Both of the Great Awakenings were influential in many different ways, but the Second Great Awakening provided more diversity within society. The Second Great Awakening made people question government and society and inspired groups like the Crusaders to fight for peoples’ rights. The Crusaders fought deeply for the rights of enslaved black men and women and white women. They also fought for temperance and education reform. Alcohol became a major problem in the 1800s. People were getting drunk and wreaking havoc in the streets and causing disruption. That’s when the Temperance Movement began, the goal of this movement was to teach the evils of drinking, and ultimately get rid of drinking or limit it, but that all depended on the government and if the citizens would choose not to drink.

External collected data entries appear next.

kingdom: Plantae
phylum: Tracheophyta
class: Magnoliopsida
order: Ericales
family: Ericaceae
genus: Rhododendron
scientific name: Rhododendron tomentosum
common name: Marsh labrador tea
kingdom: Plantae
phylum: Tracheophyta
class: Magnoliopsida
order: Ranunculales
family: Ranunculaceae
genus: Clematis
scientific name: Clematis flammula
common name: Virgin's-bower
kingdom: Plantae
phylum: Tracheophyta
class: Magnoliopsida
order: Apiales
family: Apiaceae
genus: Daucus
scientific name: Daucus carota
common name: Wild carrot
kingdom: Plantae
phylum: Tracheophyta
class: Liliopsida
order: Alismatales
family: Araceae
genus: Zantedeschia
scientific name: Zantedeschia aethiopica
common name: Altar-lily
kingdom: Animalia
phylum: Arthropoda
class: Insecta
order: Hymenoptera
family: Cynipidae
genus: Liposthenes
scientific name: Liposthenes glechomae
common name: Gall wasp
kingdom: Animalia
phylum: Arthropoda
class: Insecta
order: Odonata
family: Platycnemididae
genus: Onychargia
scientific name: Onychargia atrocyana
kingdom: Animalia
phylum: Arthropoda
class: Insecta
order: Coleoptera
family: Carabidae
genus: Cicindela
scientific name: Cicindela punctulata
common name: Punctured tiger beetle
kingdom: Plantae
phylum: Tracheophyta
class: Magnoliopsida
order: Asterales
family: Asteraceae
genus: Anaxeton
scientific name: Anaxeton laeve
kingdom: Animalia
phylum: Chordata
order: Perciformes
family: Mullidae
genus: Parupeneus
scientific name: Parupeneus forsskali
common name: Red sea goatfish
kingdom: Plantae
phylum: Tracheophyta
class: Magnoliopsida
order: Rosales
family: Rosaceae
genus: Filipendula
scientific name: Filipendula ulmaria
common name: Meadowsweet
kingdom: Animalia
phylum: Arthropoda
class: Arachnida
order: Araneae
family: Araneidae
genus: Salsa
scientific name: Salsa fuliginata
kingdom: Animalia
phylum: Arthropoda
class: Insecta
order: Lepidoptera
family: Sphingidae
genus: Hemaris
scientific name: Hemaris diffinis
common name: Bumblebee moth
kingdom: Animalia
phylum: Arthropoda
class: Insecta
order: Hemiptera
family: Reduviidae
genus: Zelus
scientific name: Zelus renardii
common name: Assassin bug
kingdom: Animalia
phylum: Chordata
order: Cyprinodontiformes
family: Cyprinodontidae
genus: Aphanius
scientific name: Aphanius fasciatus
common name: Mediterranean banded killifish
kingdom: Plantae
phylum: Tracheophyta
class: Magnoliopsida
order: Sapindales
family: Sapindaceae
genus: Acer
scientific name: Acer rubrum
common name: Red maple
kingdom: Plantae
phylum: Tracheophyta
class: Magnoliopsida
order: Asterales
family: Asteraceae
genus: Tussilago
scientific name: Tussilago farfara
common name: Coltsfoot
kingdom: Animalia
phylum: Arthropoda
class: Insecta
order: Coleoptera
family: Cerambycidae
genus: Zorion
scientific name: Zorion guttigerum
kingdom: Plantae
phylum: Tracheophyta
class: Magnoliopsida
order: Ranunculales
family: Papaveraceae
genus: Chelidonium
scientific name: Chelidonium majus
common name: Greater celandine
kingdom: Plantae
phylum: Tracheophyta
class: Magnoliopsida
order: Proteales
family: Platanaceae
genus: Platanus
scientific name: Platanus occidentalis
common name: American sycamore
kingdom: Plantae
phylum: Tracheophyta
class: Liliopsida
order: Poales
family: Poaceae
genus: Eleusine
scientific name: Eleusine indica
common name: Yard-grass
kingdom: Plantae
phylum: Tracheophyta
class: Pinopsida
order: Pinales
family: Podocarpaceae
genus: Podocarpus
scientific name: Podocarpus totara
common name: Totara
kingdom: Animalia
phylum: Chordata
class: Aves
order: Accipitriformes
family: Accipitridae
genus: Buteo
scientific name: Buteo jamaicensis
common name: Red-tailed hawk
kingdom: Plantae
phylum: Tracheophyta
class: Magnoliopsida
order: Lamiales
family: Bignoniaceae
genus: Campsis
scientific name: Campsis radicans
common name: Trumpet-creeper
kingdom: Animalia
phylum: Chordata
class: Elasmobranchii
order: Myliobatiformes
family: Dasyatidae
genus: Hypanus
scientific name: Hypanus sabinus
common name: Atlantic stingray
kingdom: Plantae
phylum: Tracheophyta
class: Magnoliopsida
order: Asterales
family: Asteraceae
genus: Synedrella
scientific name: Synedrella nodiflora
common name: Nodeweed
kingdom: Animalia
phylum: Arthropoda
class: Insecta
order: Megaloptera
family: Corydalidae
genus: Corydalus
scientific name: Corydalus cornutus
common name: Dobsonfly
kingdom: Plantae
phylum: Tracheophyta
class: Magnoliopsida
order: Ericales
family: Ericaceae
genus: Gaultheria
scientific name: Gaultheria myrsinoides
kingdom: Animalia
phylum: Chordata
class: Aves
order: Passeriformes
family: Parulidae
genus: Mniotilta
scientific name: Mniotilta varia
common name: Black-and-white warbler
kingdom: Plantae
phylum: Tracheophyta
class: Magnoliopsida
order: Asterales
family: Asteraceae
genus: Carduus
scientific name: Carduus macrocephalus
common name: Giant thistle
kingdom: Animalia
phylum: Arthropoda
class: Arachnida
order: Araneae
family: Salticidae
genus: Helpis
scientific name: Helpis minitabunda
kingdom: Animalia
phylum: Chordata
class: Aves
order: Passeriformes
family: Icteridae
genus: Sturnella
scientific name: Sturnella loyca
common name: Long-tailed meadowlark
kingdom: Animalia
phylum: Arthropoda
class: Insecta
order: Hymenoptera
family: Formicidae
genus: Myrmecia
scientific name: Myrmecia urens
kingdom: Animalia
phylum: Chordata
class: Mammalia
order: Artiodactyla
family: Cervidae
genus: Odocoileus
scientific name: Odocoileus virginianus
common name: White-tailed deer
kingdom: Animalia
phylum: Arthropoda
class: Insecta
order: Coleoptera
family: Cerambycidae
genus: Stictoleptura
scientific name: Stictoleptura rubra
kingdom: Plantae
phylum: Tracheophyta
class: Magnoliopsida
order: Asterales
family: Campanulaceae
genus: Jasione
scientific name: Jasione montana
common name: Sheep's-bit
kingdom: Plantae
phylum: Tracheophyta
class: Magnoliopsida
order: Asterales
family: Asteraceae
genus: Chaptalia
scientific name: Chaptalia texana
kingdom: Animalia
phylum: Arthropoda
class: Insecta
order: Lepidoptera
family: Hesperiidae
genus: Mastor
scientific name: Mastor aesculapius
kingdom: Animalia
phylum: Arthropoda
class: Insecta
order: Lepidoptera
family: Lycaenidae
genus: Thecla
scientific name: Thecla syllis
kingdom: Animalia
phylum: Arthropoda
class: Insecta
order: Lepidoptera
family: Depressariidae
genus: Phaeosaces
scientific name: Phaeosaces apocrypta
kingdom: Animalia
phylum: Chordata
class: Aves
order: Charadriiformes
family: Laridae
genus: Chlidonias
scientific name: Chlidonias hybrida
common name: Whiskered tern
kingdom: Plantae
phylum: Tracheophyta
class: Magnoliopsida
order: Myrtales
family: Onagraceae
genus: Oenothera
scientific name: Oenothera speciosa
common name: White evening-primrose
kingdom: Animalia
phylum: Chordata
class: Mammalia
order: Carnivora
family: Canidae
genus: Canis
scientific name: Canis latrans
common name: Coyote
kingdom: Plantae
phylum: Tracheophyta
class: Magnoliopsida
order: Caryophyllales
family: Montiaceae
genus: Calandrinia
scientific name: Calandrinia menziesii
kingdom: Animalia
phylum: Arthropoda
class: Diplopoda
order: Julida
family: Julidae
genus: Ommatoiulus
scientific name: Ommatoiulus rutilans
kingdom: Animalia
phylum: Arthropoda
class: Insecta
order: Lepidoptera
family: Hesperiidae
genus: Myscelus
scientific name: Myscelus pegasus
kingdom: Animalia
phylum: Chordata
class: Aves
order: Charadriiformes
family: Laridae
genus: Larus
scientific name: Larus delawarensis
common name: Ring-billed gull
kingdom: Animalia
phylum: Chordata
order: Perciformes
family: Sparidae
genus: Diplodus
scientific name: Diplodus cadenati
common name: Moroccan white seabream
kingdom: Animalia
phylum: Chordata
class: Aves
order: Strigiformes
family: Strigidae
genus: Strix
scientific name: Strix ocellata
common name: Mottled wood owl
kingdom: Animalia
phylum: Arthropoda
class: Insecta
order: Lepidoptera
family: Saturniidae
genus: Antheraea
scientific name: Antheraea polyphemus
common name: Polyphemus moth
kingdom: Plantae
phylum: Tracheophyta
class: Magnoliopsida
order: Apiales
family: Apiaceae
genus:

In conclusion the historical legacy of these two movements paved the way for open-minded thinking and multiple reforms that shaped the way the nation is now. From the blacks being able to mingle with the whites, to the women of our nation being able to vote and drive. The Great Awakening left different footprints on all of the colonial religions and divisions. Its legacy was an urgent concern with individual salvation and faith, defining religious beliefs for oneself rather than accepting them from government authorities, selecting a minister for his charisma and preaching style rather than for his wealth and social status, and accepting those who shared a similar style and concerns no matter what the religion.

Women became more influential in many congregations which believed that, if females were converted, they would lead their children and husbands to salvation. Responsibility for multiple congregations became more common among the smaller congregations that resulted from the divisions in churches. Both the Old and New persuasions formed intercolonial and interdenominational networks that helped to break down brutality and confinement, and prepared Americans for accepting the religious diversity that was on the horizon.